Em 1959, foi lançado Les quatre cents coups, um sucesso imediato que lhe valeu o prémio de melhor realizador em Cannes. A obra ajudou a estabelecer o movimento Nouvelle Vague e a divulgar a sua visão inovadora sobre o cinema.
Dois anos depois, estreou Jules et Jim, aclamado como um dos clássicos do cinema francês, confirmando o seu talento e marcando o início de uma carreira profícua.
A consagração na Sétima Arte
A sua produção cinematográfica diminuiu de ritmo em meados dos anos 60, enquanto se debatia com a produção de Farenheit 451 (1966) e trabalhava num livro sobre Alfred Hitchcock, um dos seus ídolos. A obra era baseada em mais de 25 horas de entrevistas feitas por Truffaut ao cineasta britânico.
No final da década e no início dos anos 70, lançou vários títulos de sucesso, nomeadamente Baisers volés (1968) e Les deux anglaises et le continent (1971). Le Dernier Metro (1980) tornou-se um dos seus filmes mais galardoados, conquistando 10 Prémios César.
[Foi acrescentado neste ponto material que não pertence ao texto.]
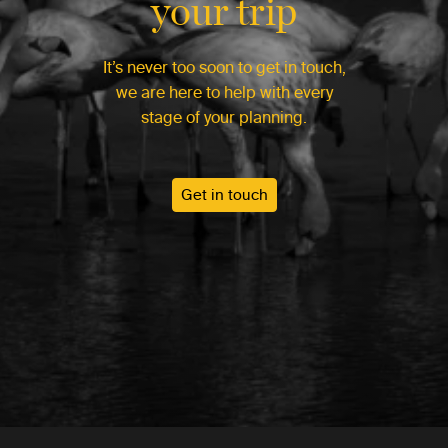
your trip
It’s never too soon to get in touch,
we are here to help with every
stage of your planning.
Get in touch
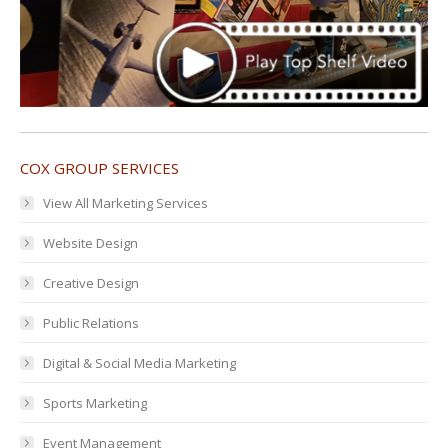
COX GROUP SERVICES
View All Marketing Services
Website Design
Creative Design
Public Relations
Digital & Social Media Marketing
Sports Marketing
Event Management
Em 1974, o trabalho de Truffaut foi reconhecido em Hollywood. La nuit américaine (1973) venceu o Óscar de melhor filme estrangeiro.
A crítica como exercício
Truffaut reconheceu, em entrevista, que o seu trabalho enquanto realizador foi influenciado pela sua carreira de crítico cinematográfico e pela sua incessante «obsessão» em ver filmes.
«Penso que ser crítico me ajudou, porque adorar filmes ou ver imensos não é suficiente. Ter de escrever sobre filmes ajuda-te a compreendê-los melhor. […] A crítica é um bom exercício, mas não deves fazê-lo demasiado tempo».
Publicou dois livros, que ajudam a conhecer melhor o homem por detrás da câmara: Les Films de Ma Vie e Truffaut par Truffaut.
Truffaut apareceu, enquanto ator, em vários dos seus filmes, com destaque para L'enfant sauvage (1970). O cineasta participou, também como ator, em Close Encounters of the Third Kind (1977), de Steven Spielberg.
Pouco tempo depois de terminar o seu último filme, Vivement dimanche! (1983), Truffaut foi diagnosticado com um cancro cerebral. O cineasta morreu a 21 de outubro de 1984, em Neuilly-sur-Seine, em França.
A 6 de fevereiro de 2012, naquele que seria o seu 80.º aniversário, foi homenageado pela Google através de um doodle que revisita as suas principais obras.
François Truffaut e a Nouvelle Vague francesa revolucionaram o cinema da época e deixaram o seu nome na história da cultura. O seu contributo ficou imortalizado nas suas metragens e a sua influência ainda hoje se faz sentir mundo da 7.ª Arte.